The tragedy is that Trump does not have a cohesive foreign policy on Iran. In Trump, the neo-conservatives see an easy target that they can use to implement their global order because he doesn’t have a foreign policy of his own. He was initially led to believe by the Israeli premier, Benjamin Netanyahu, and by the neo-conservatives within his administration, that Iran was an easy target. He was told that all he needed to do was increase the pressure on the Iranians and they would back off. When this did not happen, and Iran, in fact, started giving signals of preparing it’s army, Trump got a little miffed and realised that a larger war was not in his interest. So now, all he can do is make empty threats on Twitter.

Last week must have been crazy for the Trump administration because, initially, intelligence was leaked that Iranian boats were shipping missiles, then the same intelligence was disputed. The use of warplanes was debated, America threatened a full-scale conflict and then backed off from the idea. All this, just in the span of one week.
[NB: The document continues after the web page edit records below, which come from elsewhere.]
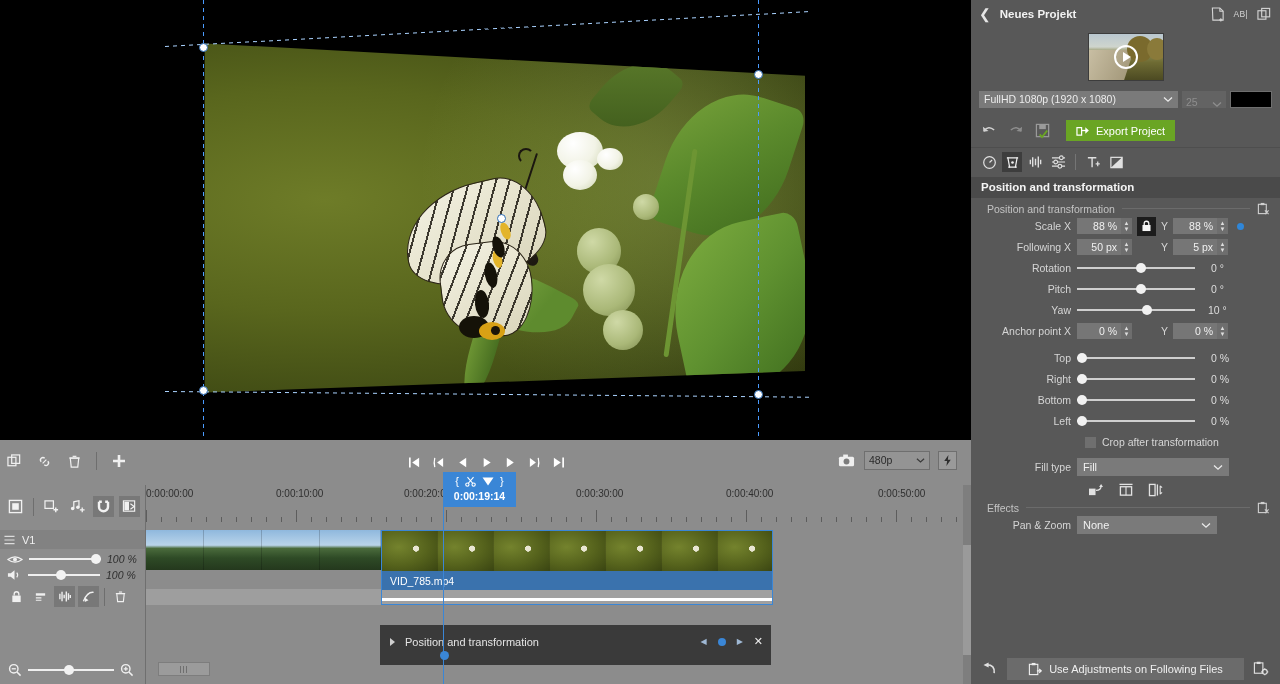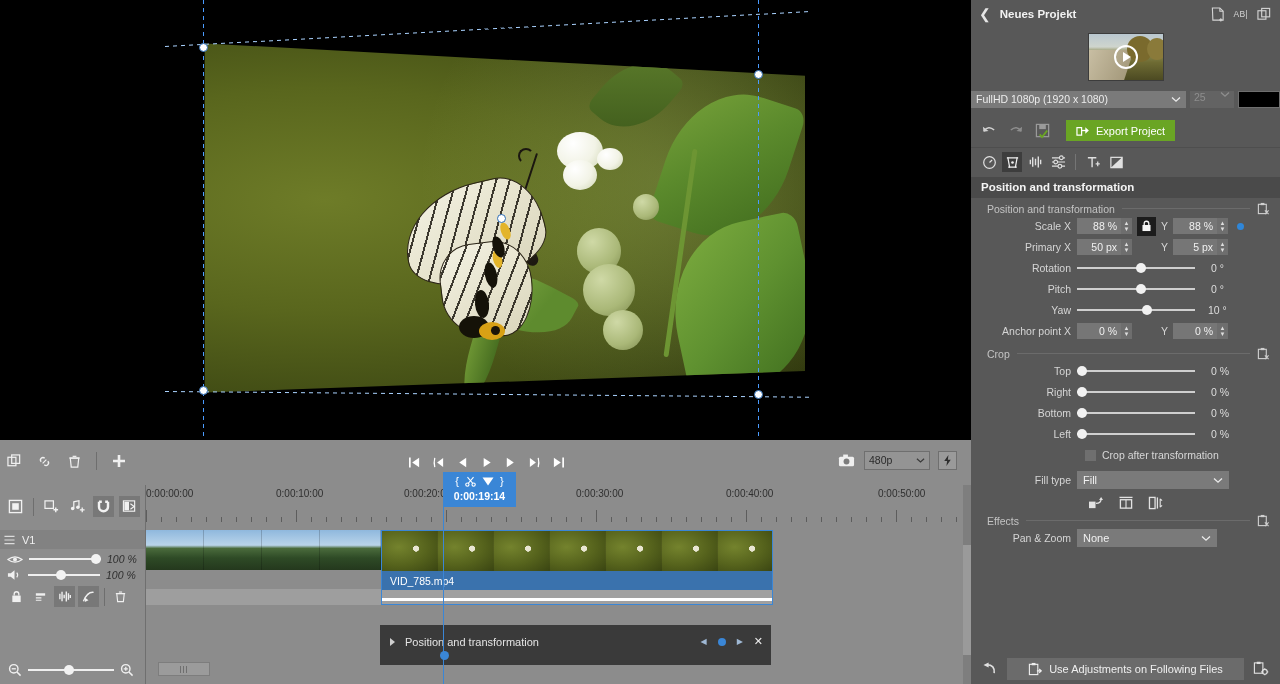--- a/index.html
+++ b/index.html
@@ -204,25 +204,25 @@
   .r-thumb { width: 76px; height: 48px; position: relative; overflow: hidden;
     background: linear-gradient(180deg,#b9c7cf 0%, #cfd5cd 28%, #8b8a52 40%, #6e6b33 62%, #4c4a22 100%);
     border: 1px solid #3c3c3c; }
   .r-thumb .tree { position:absolute; border-radius: 50%; }
   .r-thumb .road { position:absolute; left: -6px; bottom: 0; width: 46px; height: 30px;
     background: linear-gradient(100deg, #c9bfa4 0%, #a59a7c 100%); transform: skewX(-18deg); }
   .play-circle { position: absolute; left: 50%; top: 50%; transform: translate(-50%,-50%);
     width: 24px; height: 24px; border-radius: 50%; border: 2px solid #fff; display: flex; align-items: center; justify-content: center; }
   .play-tri { width: 0; height: 0; border-left: 8px solid #fff; border-top: 5px solid transparent; border-bottom: 5px solid transparent; margin-left: 2px; }
 
-  .r-settings { display: flex; align-items: center; gap: 4px; padding: 0 0; height: 26px; }
+  .r-settings { display: flex; align-items: center; gap: 4px; padding: 0 8px; height: 26px; }
   .preset-sel { flex: 1; height: 17px; background: #7a7a7a; color: #ececec; font-size: 10.5px;
     display: flex; align-items: center; justify-content: space-between; padding: 0 5px; }
   .fps-sel { width: 44px; height: 17px; background: #636363; color: #8e8e8e; font-size: 10.5px;
-    display: flex; align-items: flex-start; justify-content: space-between; padding: 0 4px; }
+    display: flex; align-items: flex-end; justify-content: space-between; padding: 0 4px; }
   .bgcolor { width: 42px; height: 17px; background: #000; border: 1px solid #6f6f6f; }
 
   .r-actions { display: flex; align-items: center; gap: 11px; padding: 8px 10px 6px 10px; }
   .act-ic { color: #c9c9c9; font-size: 15px; cursor: pointer; }
   .export-btn { margin-left: 4px; height: 21px; background: #6aa524; color: #fff; font-size: 11px;
     display: flex; align-items: center; gap: 6px; padding: 0 10px; cursor: pointer; }
 
   .r-tabs { display: flex; align-items: center; gap: 3px; padding: 4px 8px 5px 8px; border-top: 1px solid #4e4e4e; }
   .r-tab { width: 20px; height: 20px; display: flex; align-items: center; justify-content: center; color: #e0e0e0; cursor: pointer; }
   .r-tab.active { background: #3d3d3d; }
@@ -851,21 +851,21 @@
         <span class="plabel" style="width:12px">Y</span>
         <span class="numbox" style="width:44px">88 %</span>
         <span class="spin">
             <span>▲</span>
             <span>▼</span>
           </span>
         <span class="kf-blue" style="margin-left:9px"></span>
       </div>
 
       <div class="prow">
-        <span class="plabel" style="width:96px">Primary X</span>
+        <span class="plabel" style="width:96px">Following X</span>
         <span class="numbox" style="width:44px">50 px</span>
         <span class="spin">
             <span>▲</span>
             <span>▼</span>
           </span>
         <span style="width:29px"></span>
         <span class="plabel" style="width:12px">Y</span>
         <span class="numbox" style="width:44px">5 px</span>
         <span class="spin">
             <span>▲</span>
@@ -914,31 +914,20 @@
         <span class="plabel" style="width:12px">Y</span>
         <span class="numbox" style="width:44px">0 %</span>
         <span class="spin">
             <span>▲</span>
             <span>▼</span>
           </span>
       </div>
     </div>
 
     <div class="group" style="padding-top:6px">
-      <div class="group-head">
-        <span>Crop</span>
-        <span class="rule"></span>
-        <span class="gh-ic">
-          <svg width="13" height="13" viewBox="0 0 14 14">
-              <rect x="1.5" y="2.5" width="8.5" height="10" fill="none" stroke="#cfcfcf" stroke-width="1.2"></rect>
-              <rect x="4" y="1" width="4" height="2.4" fill="#cfcfcf"></rect>
-              <path d="M8.5 9 l4 4 M12.5 9 l-4 4" stroke="#cfcfcf" stroke-width="1.2"></path>
-            </svg>
-        </span>
-      </div>
 
       <div class="prow">
         <span class="plabel" style="width:96px">Top</span>
         <span class="slider" style="width:118px">
           <span class="strack">
               <span class="sknob" style="left:0%"></span>
             </span>
         </span>
         <span class="pval" style="width:44px; padding-left:16px">0 %</span>
       </div>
Now it seems that Trump is back at it after the weekend, tweeting that if Iran decides to take on the US, it will cease to exist.

The truth is that Trump will not intentionally go to war with Iran and neither does Iran want a war with the US. It is throwing a tantrum over the nuclear deal because it is being strangled economically. But wars don’t happen intentionally. If both sides are militarily ready, a small incident is all it takes to lead to all-out war. The assassination of Archduke Franz Ferdinand sparked World War I; the sinking of the USS Maine contributed to the outbreak of the Spanish-American war in 1898. Similarly, the attack on the Saudi Arabian oil tankers in the UAE might be someone’s nefarious ploy to ignite the flames of yet another war in the Middle East.
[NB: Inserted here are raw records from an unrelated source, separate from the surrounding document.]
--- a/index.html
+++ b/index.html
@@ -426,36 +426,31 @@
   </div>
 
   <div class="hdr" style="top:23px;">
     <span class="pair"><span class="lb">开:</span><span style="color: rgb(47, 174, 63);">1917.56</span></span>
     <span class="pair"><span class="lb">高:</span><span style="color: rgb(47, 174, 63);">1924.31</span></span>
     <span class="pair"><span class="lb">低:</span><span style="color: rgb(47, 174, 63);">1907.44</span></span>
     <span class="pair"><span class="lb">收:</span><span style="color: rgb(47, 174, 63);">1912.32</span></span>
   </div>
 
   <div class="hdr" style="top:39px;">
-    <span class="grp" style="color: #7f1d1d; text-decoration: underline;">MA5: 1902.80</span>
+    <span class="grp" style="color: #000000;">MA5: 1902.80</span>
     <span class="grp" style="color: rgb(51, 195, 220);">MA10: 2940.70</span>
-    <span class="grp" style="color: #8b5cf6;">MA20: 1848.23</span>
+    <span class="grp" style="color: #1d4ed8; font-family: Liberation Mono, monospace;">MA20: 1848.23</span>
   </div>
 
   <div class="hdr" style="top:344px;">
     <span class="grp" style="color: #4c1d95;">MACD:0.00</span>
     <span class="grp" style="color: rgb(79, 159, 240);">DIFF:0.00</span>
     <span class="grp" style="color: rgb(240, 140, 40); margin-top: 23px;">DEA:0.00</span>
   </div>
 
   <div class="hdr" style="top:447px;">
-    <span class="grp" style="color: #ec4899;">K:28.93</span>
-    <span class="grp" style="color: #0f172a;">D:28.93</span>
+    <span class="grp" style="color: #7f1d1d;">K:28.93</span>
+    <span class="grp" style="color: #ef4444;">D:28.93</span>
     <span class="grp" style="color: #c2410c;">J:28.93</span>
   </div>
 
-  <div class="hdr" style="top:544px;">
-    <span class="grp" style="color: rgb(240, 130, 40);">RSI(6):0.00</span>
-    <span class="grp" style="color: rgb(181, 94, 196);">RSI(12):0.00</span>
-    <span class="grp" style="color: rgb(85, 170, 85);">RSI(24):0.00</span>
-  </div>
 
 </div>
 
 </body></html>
De-escalation is the need of the hour, something which Trump is clearly not famous for. European powers ought to pressure the US to stick to its side of the bargain, as agreed upon in the 2015 nuclear deal. Trump, I know, is no fan of European leaders but perhaps the affable French President Emmanuel Macron can try his hand at intermediary diplomacy since Trump seems to have taken a liking to him.

Iran has no official relations with the US but maintains its presence in Washington through a Special Interest Section in the Pakistani embassy. Pakistan, too, should try to help in the reconciliation process between the US and Iran because tensions in the region don’t bode well for Pakistan either. The alternative is a perilous step up on the ladder towards war because both Bolton and Mike Pompeo are wrong. Iran will not buckle like the Soviet Union did in 1991. It will only grow more belligerent and, dare I say, resilient.